# Anybody make a working SBU?



## cbarm (Apr 15, 2011)

I am in search of, but am thinking that I may have to make my own, an HO scale SBU. Is there such a thing that mounts to the rear coupler? Maybe battery powered with an LED light?


----------



## Artieiii (Apr 25, 2011)

cbarm said:


> I am in search of, but am thinking that I may have to make my own, an HO scale SBU. Is there such a thing that mounts to the rear coupler? Maybe battery powered with an LED light?


I am not famil)iar with the terminology SBU. Are you referring to an EOT (end of train device? or FRED (flashing rear end device)?
If so, here is a link:
http://www.modeltrainstuff.com/Ring-Engineering-EOT-36-End-of-Train-Device-p/rng-eot36.htm
-Art


----------



## gunrunnerjohn (Nov 10, 2010)

You can roll your own much cheaper than $31.


----------



## NIMT (Jan 6, 2011)

The FRED devices, In Canada, this device is known as an SBU (Sense and Braking Unit).
Interesting reading here.
http://en.wikipedia.org/wiki/Flashing_rear-end_device


----------



## T-Man (May 16, 2008)

A t-3 LED and some epoxy would fit but would not be removable. Flashng bulbs can be purchased so you only have to decide on how to power it.


----------



## shaygetz (Sep 23, 2007)

I make mine from cheap toy flasher units...

http://misterbobsmodelworksemporium.blogspot.com/2008/08/freds-flashing-rear-end-devices.html


----------



## gunrunnerjohn (Nov 10, 2010)

Flashing LED's are about 20 cents, and all you need is a DC supply.


----------

※ ※ ※

#### WORK ORDER:
List each distinct username that posts in the thread about making a working SBU, in the order each first appears. The data is separate material with no connection to the SBU thread.

#### DATA LISTING:
※ ※ ※

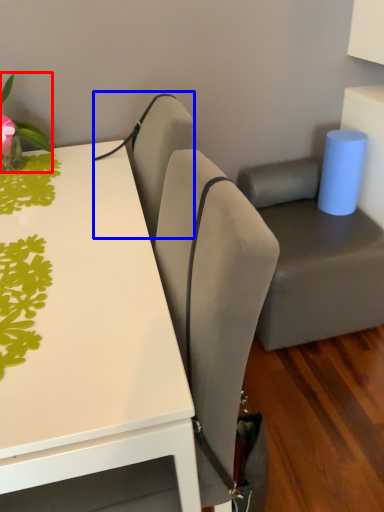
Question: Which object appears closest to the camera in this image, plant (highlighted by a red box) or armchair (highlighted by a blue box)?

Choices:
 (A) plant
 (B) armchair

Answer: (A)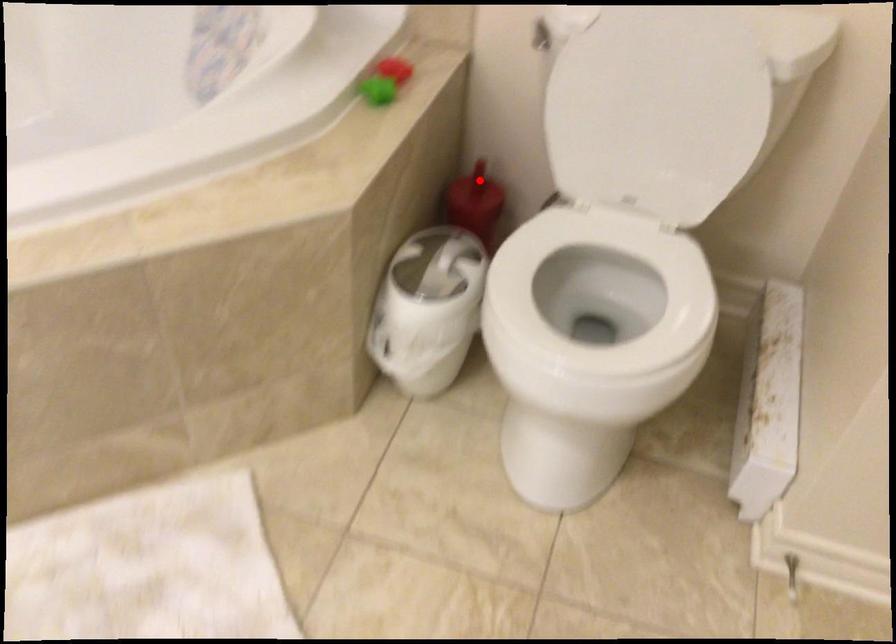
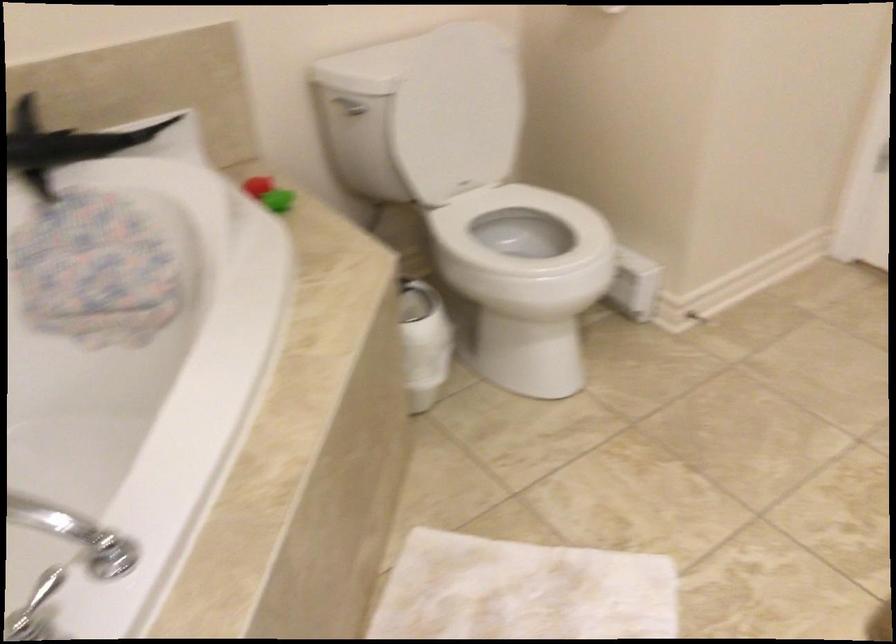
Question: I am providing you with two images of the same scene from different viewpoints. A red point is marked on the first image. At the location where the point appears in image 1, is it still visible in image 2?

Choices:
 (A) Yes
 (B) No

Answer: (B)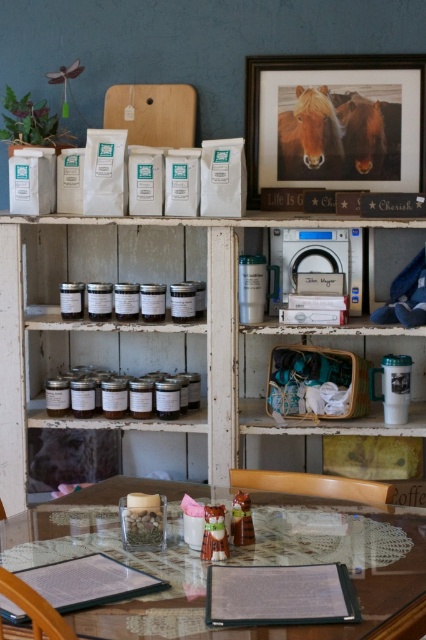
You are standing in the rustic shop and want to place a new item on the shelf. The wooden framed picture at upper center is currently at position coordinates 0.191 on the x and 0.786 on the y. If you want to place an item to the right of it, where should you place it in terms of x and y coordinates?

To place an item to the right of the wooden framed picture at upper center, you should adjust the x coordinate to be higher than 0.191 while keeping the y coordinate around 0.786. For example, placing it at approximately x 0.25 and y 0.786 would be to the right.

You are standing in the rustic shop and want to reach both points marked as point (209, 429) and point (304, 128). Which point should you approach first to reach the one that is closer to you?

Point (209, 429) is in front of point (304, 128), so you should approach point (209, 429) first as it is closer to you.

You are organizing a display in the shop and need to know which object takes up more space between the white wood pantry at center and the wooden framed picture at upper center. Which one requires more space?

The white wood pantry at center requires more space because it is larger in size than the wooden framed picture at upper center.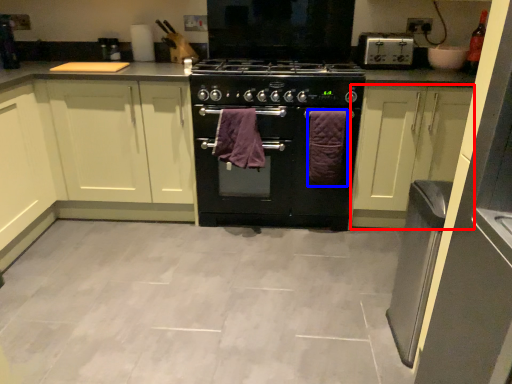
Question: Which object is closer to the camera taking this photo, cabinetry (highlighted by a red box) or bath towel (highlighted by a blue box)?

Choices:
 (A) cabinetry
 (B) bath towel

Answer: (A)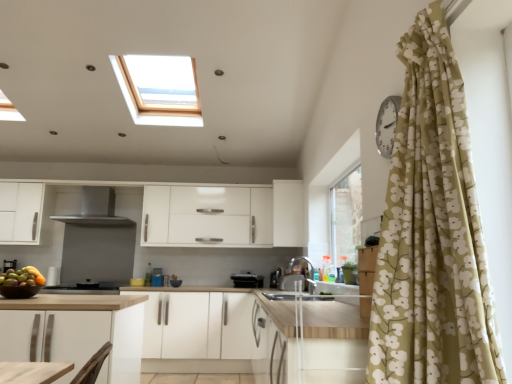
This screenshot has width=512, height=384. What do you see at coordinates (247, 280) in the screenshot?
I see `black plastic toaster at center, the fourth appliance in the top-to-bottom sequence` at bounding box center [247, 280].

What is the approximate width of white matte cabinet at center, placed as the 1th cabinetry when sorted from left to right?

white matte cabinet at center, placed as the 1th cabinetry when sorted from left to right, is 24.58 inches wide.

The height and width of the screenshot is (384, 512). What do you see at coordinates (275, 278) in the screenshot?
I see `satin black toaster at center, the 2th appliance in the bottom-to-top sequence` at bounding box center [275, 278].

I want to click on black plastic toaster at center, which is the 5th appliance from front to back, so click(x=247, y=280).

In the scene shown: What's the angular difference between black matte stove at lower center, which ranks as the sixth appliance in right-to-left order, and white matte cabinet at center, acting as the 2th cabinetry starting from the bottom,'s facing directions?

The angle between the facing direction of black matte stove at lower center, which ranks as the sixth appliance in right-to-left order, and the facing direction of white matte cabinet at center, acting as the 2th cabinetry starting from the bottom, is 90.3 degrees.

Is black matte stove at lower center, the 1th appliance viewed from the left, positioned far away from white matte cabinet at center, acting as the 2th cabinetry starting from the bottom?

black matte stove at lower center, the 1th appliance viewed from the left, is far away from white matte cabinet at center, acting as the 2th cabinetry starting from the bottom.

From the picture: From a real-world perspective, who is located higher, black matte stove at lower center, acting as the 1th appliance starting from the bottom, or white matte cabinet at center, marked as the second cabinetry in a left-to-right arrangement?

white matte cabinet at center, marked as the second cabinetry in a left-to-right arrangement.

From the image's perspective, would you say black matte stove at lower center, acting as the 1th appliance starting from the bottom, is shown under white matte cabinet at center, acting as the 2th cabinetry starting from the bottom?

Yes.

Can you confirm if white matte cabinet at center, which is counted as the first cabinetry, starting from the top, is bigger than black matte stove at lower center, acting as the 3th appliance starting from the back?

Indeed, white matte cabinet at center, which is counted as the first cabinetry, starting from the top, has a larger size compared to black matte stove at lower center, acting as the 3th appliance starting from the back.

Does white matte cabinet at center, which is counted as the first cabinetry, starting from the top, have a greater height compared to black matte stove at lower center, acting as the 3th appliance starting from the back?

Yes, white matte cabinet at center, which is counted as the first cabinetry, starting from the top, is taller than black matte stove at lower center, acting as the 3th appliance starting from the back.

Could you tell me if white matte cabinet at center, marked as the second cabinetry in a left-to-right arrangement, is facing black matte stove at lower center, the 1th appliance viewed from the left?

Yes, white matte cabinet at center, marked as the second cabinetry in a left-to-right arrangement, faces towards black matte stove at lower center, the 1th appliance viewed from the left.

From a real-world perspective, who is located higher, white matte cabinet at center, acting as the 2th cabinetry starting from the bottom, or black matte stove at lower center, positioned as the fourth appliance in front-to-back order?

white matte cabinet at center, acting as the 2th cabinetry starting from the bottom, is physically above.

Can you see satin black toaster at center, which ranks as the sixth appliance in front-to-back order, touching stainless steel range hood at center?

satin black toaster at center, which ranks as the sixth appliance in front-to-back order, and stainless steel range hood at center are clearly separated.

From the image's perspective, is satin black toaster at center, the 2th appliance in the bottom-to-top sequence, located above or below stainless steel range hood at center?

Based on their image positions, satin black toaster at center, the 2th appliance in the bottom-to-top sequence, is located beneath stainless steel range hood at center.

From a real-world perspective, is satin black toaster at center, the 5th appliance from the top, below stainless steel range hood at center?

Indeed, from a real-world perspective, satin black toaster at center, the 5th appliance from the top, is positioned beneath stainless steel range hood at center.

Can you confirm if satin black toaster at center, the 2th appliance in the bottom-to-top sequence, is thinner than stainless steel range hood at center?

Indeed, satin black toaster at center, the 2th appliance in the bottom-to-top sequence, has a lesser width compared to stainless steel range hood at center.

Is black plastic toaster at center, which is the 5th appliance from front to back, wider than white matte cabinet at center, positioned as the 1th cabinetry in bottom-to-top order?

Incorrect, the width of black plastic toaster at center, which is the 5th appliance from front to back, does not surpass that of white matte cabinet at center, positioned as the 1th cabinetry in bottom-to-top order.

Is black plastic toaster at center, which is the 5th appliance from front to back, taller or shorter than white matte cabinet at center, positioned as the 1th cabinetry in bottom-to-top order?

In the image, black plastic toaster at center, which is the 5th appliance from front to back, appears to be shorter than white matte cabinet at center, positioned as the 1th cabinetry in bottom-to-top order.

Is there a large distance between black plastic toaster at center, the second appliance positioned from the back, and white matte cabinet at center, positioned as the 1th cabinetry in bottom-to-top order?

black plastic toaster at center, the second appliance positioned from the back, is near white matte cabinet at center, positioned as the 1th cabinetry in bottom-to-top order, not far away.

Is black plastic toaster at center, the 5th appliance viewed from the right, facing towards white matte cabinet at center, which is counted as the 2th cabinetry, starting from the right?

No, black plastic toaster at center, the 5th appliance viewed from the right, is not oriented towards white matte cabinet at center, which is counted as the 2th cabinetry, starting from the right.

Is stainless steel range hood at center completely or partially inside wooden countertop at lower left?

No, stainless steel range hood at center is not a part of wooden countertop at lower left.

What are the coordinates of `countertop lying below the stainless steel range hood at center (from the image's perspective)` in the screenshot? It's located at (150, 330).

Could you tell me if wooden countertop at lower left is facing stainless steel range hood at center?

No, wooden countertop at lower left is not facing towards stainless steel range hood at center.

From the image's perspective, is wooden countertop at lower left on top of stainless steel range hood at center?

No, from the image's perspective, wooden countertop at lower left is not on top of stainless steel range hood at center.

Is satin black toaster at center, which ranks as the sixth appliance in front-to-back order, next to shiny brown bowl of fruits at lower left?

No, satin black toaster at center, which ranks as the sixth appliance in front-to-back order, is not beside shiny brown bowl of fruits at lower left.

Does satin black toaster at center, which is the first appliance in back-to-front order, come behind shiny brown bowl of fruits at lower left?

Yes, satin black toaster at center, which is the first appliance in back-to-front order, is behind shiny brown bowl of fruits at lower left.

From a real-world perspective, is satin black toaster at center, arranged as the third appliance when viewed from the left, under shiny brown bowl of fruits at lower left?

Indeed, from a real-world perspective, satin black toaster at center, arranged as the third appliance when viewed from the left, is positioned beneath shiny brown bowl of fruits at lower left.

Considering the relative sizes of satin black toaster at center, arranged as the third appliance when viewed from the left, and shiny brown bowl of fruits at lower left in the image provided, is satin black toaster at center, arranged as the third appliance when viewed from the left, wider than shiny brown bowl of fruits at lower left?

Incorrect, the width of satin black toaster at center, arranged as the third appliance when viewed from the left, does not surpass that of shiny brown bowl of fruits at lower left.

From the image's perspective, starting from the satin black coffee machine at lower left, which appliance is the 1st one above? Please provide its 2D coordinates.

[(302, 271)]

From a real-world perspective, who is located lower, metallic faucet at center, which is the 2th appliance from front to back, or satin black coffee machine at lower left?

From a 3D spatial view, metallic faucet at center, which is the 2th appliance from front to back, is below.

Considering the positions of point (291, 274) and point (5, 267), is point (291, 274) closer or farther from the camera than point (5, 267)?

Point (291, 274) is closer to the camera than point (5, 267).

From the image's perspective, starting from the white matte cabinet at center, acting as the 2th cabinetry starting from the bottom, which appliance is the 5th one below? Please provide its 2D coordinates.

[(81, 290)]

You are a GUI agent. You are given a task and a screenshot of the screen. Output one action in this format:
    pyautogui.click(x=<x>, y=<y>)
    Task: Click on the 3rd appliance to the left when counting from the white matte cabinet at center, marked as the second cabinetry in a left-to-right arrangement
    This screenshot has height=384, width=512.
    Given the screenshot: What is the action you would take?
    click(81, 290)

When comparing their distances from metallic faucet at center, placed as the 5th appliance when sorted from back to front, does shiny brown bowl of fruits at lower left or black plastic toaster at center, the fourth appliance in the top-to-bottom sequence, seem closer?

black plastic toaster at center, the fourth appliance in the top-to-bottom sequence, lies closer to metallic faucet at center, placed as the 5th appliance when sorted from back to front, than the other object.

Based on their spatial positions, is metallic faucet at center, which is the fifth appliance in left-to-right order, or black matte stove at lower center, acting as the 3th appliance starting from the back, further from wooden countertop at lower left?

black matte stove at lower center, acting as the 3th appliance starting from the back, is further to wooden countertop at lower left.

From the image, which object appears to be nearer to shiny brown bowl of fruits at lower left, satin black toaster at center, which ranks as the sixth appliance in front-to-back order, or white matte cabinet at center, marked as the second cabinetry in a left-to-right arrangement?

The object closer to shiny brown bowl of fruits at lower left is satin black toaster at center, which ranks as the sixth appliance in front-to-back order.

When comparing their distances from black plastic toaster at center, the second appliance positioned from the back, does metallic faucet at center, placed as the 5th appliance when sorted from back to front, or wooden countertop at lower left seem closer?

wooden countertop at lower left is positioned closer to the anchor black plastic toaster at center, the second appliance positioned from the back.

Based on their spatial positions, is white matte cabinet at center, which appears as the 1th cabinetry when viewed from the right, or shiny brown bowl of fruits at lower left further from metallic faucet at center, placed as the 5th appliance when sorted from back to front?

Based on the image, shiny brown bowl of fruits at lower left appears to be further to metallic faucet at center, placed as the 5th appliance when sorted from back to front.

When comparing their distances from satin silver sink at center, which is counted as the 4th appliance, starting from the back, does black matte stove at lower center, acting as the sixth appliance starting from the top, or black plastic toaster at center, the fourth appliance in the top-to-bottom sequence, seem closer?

※ ※ ※

#### WRITTEN RESPONSE:
cbarm
Artieiii
gunrunnerjohn
NIMT
T-Man
shaygetz